Dictator Miguel Díaz-Canel loaded up buses with trained military hit men and sent them, dressed in civilian clothing and carrying metal bars and sticks, to attack the demonstrators. They chased, beat and dragged citizens in the streets. Uniformed enforcers, some dressed in riot gear, were also used. Some fired weapons. One man was killed.

In the aftermath of the marches there were home-to-home searches for enemies of the revolution. Democracy advocates on the island say some 5,000 people have been arrested and the whereabouts of nearly 200 are unknown. Arrests include important dissident leaders like José Daniel Ferrer and Luis Manuel Otero Alcántara and the journalist Henry Constantin.

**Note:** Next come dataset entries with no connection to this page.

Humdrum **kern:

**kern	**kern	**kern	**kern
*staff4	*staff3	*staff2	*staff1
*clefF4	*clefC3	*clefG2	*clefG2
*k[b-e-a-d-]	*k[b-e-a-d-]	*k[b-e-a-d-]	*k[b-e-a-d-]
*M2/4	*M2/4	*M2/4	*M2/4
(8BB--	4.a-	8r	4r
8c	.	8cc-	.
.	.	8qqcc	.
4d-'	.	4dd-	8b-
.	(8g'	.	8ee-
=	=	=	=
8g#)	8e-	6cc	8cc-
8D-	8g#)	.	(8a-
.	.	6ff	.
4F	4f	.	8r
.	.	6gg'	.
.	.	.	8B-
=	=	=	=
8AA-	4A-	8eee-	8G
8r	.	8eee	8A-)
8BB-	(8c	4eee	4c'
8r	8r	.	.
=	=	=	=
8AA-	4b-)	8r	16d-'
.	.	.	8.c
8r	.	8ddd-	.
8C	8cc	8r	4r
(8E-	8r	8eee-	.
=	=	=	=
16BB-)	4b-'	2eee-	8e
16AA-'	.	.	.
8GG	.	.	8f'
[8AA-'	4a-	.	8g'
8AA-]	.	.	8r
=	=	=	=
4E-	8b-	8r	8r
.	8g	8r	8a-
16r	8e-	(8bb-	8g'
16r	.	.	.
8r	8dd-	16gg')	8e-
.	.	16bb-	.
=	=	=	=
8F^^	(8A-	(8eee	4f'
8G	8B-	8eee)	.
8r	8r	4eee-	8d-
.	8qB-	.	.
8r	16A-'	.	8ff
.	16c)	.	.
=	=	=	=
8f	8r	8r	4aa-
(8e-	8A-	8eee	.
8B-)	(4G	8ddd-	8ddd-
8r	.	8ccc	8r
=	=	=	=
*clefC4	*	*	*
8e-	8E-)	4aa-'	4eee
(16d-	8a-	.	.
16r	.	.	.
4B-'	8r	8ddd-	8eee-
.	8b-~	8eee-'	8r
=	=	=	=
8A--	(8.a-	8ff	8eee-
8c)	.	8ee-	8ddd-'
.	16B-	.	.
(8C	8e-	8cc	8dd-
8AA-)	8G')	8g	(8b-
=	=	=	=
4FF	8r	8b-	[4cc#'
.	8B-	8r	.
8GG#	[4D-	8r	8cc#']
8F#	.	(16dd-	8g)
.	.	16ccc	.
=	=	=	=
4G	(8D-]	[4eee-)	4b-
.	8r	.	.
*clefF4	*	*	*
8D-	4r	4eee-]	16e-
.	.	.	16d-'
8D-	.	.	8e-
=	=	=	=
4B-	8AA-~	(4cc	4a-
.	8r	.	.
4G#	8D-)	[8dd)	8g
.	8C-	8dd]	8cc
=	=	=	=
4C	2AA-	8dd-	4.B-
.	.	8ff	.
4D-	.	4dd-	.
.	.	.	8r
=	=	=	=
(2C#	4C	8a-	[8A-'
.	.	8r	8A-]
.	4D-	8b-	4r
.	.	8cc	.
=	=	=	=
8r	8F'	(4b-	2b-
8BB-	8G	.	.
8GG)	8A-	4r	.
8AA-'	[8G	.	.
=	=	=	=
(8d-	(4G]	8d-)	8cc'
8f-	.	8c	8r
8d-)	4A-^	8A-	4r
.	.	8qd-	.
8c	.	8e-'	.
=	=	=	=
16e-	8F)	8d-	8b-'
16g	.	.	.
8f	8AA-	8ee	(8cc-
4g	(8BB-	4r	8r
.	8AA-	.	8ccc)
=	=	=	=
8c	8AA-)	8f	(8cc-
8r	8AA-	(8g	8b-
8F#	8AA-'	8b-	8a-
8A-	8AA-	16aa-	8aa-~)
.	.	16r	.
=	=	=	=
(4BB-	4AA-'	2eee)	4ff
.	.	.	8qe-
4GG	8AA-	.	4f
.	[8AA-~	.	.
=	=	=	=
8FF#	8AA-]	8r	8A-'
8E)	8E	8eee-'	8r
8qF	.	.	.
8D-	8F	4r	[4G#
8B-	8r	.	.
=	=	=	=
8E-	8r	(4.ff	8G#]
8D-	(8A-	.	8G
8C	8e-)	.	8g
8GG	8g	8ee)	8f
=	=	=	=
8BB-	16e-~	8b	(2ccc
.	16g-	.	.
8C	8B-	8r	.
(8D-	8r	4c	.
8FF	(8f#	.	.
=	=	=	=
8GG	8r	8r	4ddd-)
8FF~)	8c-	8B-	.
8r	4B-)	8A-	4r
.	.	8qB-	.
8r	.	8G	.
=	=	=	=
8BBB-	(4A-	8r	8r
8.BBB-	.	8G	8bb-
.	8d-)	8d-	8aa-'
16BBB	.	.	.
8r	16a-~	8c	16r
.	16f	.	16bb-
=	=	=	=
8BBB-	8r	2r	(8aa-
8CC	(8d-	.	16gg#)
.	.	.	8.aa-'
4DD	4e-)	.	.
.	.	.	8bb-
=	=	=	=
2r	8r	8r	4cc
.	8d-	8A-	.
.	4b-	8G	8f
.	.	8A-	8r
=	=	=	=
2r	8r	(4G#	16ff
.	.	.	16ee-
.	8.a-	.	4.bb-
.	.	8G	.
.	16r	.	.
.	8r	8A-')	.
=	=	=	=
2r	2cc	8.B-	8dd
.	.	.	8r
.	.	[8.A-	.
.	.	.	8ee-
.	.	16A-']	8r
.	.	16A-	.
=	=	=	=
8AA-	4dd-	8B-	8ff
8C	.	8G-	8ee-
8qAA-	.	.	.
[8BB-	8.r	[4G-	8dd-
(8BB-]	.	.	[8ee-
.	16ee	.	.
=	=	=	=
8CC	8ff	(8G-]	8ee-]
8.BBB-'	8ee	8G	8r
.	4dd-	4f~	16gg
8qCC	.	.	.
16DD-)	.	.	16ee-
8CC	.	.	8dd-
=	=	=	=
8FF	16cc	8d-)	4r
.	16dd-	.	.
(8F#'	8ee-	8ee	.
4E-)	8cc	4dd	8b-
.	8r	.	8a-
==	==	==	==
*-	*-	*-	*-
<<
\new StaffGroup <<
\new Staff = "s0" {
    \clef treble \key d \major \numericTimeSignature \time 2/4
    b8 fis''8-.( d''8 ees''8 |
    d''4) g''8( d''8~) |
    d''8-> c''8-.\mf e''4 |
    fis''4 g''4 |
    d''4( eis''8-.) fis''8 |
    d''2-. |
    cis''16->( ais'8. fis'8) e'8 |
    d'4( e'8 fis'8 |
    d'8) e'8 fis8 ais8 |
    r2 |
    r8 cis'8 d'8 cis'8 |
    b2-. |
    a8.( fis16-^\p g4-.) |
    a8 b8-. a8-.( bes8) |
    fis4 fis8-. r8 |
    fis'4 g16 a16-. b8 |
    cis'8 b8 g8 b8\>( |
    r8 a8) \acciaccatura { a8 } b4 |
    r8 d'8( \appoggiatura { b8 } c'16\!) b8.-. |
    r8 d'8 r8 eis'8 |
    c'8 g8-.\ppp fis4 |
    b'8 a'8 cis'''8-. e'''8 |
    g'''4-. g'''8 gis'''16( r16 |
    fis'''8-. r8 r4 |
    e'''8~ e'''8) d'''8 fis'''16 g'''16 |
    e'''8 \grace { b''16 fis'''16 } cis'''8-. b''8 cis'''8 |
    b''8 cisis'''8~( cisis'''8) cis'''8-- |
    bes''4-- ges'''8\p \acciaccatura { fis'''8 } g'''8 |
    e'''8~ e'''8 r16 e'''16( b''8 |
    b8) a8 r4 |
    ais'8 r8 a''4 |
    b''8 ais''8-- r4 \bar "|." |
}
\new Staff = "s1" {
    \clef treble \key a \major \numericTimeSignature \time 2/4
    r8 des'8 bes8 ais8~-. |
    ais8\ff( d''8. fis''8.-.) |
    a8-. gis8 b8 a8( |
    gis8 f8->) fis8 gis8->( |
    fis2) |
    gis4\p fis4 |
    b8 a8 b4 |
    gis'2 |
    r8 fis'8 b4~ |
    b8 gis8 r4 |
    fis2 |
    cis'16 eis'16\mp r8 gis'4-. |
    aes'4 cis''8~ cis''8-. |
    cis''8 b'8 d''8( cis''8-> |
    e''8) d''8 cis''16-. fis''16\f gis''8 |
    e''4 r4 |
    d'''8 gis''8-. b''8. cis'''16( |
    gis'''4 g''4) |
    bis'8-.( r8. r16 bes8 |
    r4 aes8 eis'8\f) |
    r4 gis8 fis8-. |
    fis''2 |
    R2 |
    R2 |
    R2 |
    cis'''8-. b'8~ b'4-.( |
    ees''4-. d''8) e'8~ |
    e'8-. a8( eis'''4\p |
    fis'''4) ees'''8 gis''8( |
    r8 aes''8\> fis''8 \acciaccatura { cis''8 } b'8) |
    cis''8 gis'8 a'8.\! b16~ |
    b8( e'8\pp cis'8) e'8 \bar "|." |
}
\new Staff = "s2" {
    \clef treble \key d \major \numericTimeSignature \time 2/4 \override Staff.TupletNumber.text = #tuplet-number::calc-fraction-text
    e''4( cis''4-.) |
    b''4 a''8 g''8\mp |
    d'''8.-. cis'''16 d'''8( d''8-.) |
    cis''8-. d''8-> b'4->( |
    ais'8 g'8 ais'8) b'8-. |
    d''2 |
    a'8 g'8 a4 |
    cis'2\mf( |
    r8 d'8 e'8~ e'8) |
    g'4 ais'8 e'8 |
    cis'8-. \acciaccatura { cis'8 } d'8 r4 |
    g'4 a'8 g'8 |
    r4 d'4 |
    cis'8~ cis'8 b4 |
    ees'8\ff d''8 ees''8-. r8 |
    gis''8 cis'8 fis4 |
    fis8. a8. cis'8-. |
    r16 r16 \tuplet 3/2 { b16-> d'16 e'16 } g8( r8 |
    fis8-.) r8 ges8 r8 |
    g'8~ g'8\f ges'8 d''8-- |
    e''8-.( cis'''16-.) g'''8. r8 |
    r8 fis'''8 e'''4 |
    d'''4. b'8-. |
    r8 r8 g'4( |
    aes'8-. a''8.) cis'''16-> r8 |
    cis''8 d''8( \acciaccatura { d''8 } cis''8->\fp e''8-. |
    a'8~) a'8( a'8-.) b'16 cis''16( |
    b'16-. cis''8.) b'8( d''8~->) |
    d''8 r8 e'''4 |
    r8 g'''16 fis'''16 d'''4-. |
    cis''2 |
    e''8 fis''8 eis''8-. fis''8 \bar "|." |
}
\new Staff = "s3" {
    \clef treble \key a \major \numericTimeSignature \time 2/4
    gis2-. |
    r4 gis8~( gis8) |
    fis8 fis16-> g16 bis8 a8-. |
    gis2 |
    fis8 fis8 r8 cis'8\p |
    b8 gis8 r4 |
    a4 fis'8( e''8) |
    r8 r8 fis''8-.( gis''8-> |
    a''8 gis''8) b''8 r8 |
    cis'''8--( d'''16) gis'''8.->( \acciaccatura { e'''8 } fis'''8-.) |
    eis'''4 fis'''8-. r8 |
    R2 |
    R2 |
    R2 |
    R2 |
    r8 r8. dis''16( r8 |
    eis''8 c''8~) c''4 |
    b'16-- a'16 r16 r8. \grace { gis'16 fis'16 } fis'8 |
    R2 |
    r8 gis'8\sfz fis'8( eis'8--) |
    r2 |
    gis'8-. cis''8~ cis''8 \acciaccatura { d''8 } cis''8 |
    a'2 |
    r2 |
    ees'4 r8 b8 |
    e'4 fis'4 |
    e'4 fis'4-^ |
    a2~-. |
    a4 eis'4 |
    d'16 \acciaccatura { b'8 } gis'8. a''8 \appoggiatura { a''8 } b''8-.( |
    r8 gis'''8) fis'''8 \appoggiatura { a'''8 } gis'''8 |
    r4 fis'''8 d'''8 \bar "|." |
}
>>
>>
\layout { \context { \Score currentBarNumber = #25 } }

Many protesters were young. They knew their demands would be answered with brutality. They went out anyway, out of desperation, hoping that someone in power would hear their pleas.

Some have. The nephew of Gen. Luis Alberto Rodríguez López-Calleja, who sits atop the military’s tourism conglomerate, uploaded a video last week condemning repression and calling for change. Some intellectuals and artists quit their associations with the regime, including film director Carlos Lechuga, who on Facebook called the president a murderer. Speculation is rampant that family members of the ruling elite are heading out of the country.

The corrupt former president of Brazil, Lula da Silva, is blaming the U.S. trade embargo for the events. That’s either stupid or evil. Cubans want liberty and justice.

More blood will be shed. But the financially and morally bankrupt authorities won’t be able to feed their security apparatus indefinitely.

The six-decade lie that the revolution produced well-being and equity has been laid bare. What Cubans—and the world—have seen cannot be unseen.